Lui abitava al piano nobile vicino a suoi pari. Bell’aspetto nonostante l’età; anzi, proprio dagli anni gli derivavano fascino, autorevolezza, garbo e disponibilità a rapportarsi con il mondo circostante. Lui era un libro. La sua dimora il privilegiato palchetto di una libreria dove risiedeva tra altri simili che qualcuno aveva collocato alla giusta altezza perché interlocutori privilegiati, consiglieri e confidenti. Da là partecipava ad una quotidianità domestica di cui conosceva ogni cadenza. Aveva visto le diverse stagioni di persone, affetti, cose – conviventi e complici – domandandosi spesso se fossero state loro ad avere scritto le sue pagine o se, grazie a lui, quelle stesse persone e cose avevano potuto trovare, di volta in volta, parole, pensieri, ragioni; persino gli spazi bianchi che necessitano tra un capitolo e l’altro…, della vita in tal caso.

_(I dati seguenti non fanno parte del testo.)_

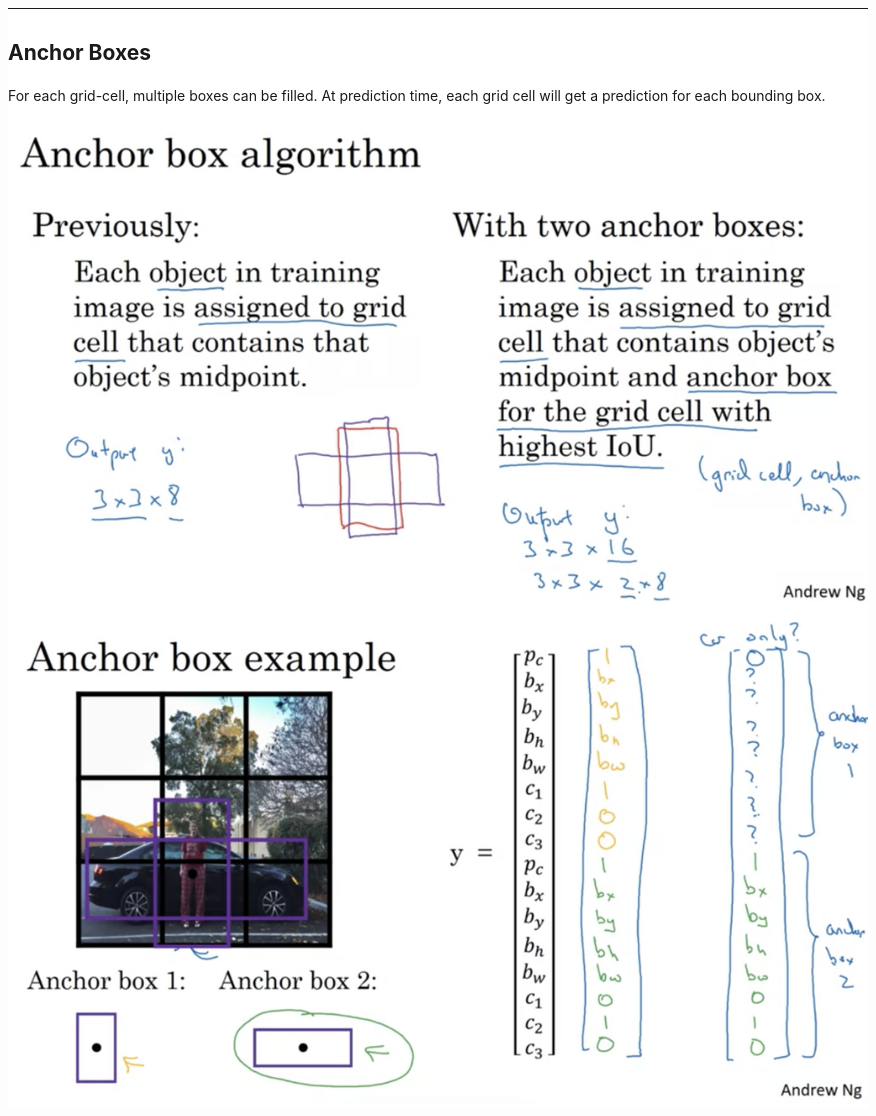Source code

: 
-----

## Anchor Boxes

For each grid-cell, multiple boxes can be filled. At prediction time,
each grid cell will get a prediction for each bounding box.

![Anchor Boxes](img/45-anchort-box-algorithm.png)

![Anchor Box Example](img/46-anchor-box-example.png)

Le stanze poi erano divenute sempre più silenziose, abitate soprattutto da assenze, da un ispessito rimpianto. Vi era rimasto solo l’uomo che di libri le aveva stipate. Non si poteva certo dire che quei libri venissero trascurati, oggetto com’erano di carezzevoli riletture, rinnovati incontri dove il tempo portava saggezze e acclarati convincimenti. Ma le premure crescevano con il pacato tormento che prelude gli addii. Se ne accorsero per primi i volumi che del sentimento umano meglio raccontano il groviglio e che erano tornati ad essere sfogliati da dita – come ebbe a dire uno di essi versato nella musica – simili ad arpeggio di tonalità minore. I libri avevano già capito tutto. L’uomo, infatti, prese definitivo congedo in un’alba feriale, ovvia ad ogni pertugio che andava accendendo. Nella casa seguirono giorni alterni di silenzio e di forsennato tramestio, finché anche la biblioteca – ingombrante quanto irrisa eredità – fu svenduta e dispersa.

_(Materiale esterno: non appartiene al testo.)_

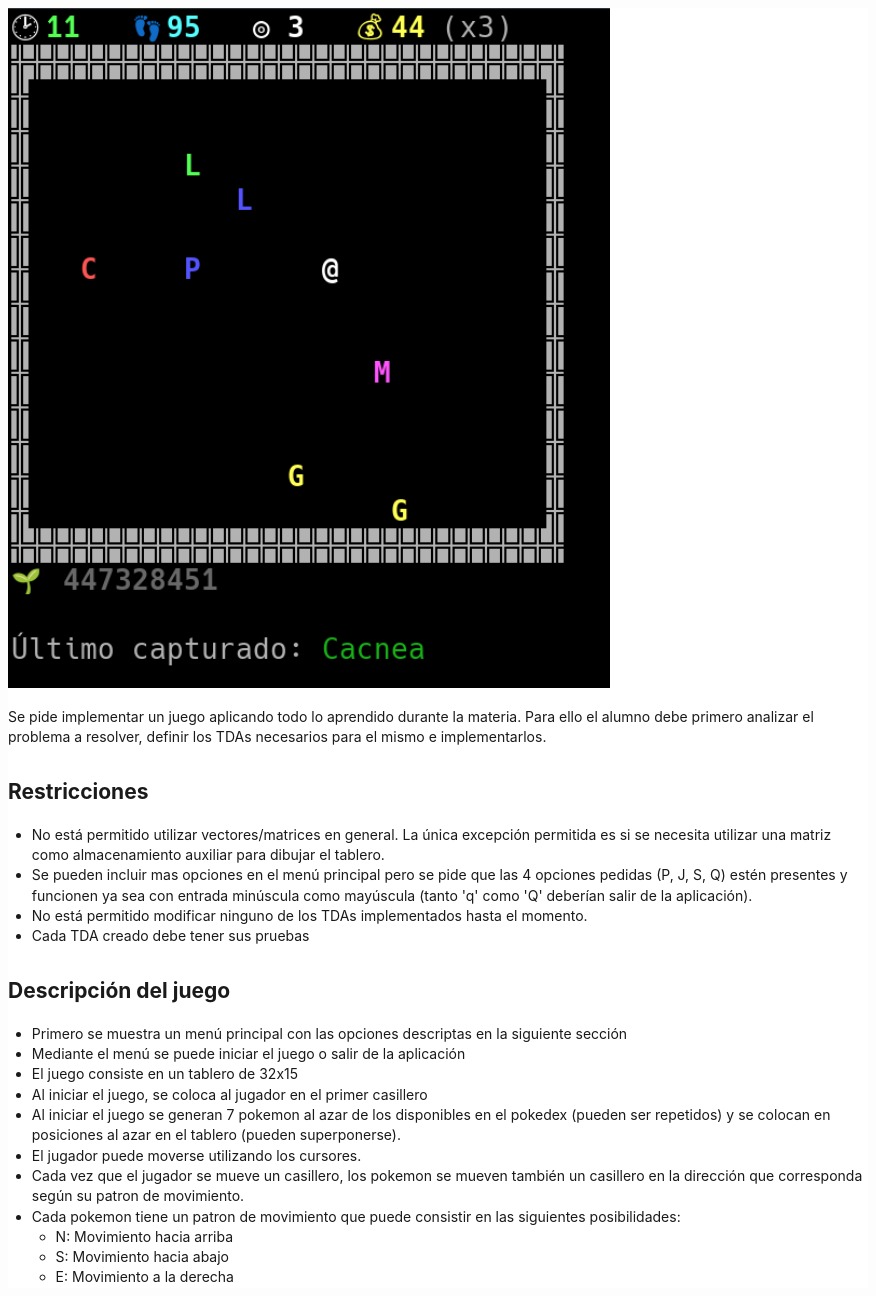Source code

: <img width="70%" src="img/juego.png">
</div>

Se pide implementar un juego aplicando todo lo aprendido durante la materia. Para ello el alumno debe primero analizar el problema a resolver, definir los TDAs necesarios para el mismo e implementarlos.

## Restricciones

  - No está permitido utilizar vectores/matrices en general. La única excepción permitida es si se necesita utilizar una matriz como almacenamiento auxiliar para dibujar el tablero.
  - Se pueden incluir mas opciones en el menú principal pero se pide que las 4 opciones pedidas (P, J, S, Q) estén presentes y funcionen ya sea con entrada minúscula como mayúscula (tanto 'q' como 'Q' deberían salir de la aplicación).
  - No está permitido modificar ninguno de los TDAs implementados hasta el momento.
  - Cada TDA creado debe tener sus pruebas

## Descripción del juego
   - Primero se muestra un menú principal con las opciones descriptas en la siguiente sección
   - Mediante el menú se puede iniciar el juego o salir de la aplicación
   - El juego consiste en un tablero de 32x15
   - Al iniciar el juego, se coloca al jugador en el primer casillero
   - Al iniciar el juego se generan 7 pokemon al azar de los disponibles en el pokedex (pueden ser repetidos) y se colocan en posiciones al azar en el tablero (pueden superponerse).
   - El jugador puede moverse utilizando los cursores.
   - Cada vez que el jugador se mueve un casillero, los pokemon se mueven también un casillero en la dirección que corresponda según su patron de movimiento.
   - Cada pokemon tiene un patron de movimiento que puede consistir en las siguientes posibilidades:
     - N: Movimiento hacia arriba
     - S: Movimiento hacia abajo
     - E: Movimiento a la derecha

Dopo il comprensibile spaesamento, a lui (il libro che per una vita aveva abitato al piano nobile vicino a suoi pari) non andò poi male. Si ritrovò tra le mani di un ragazzo dai gesti e dall’intelligenza svegli. Il libro, ormai rassegnato a un’esistenza di riuso, portava scritto in costola Don Chisciotte della Mancia. Determinante per la sua consolazione fu la sera che vide il ragazzo indugiare meravigliato sulle parole introduttive di Borges che dicono: “Chiuso il libro, il testo continua a crescere e a ramificarsi nella coscienza del lettore. Quest’altra vita è la vera vita del libro”. Così anche il libro del piano nobile etc. etc., poté comprendere appieno il senso di quella sua seconda vita.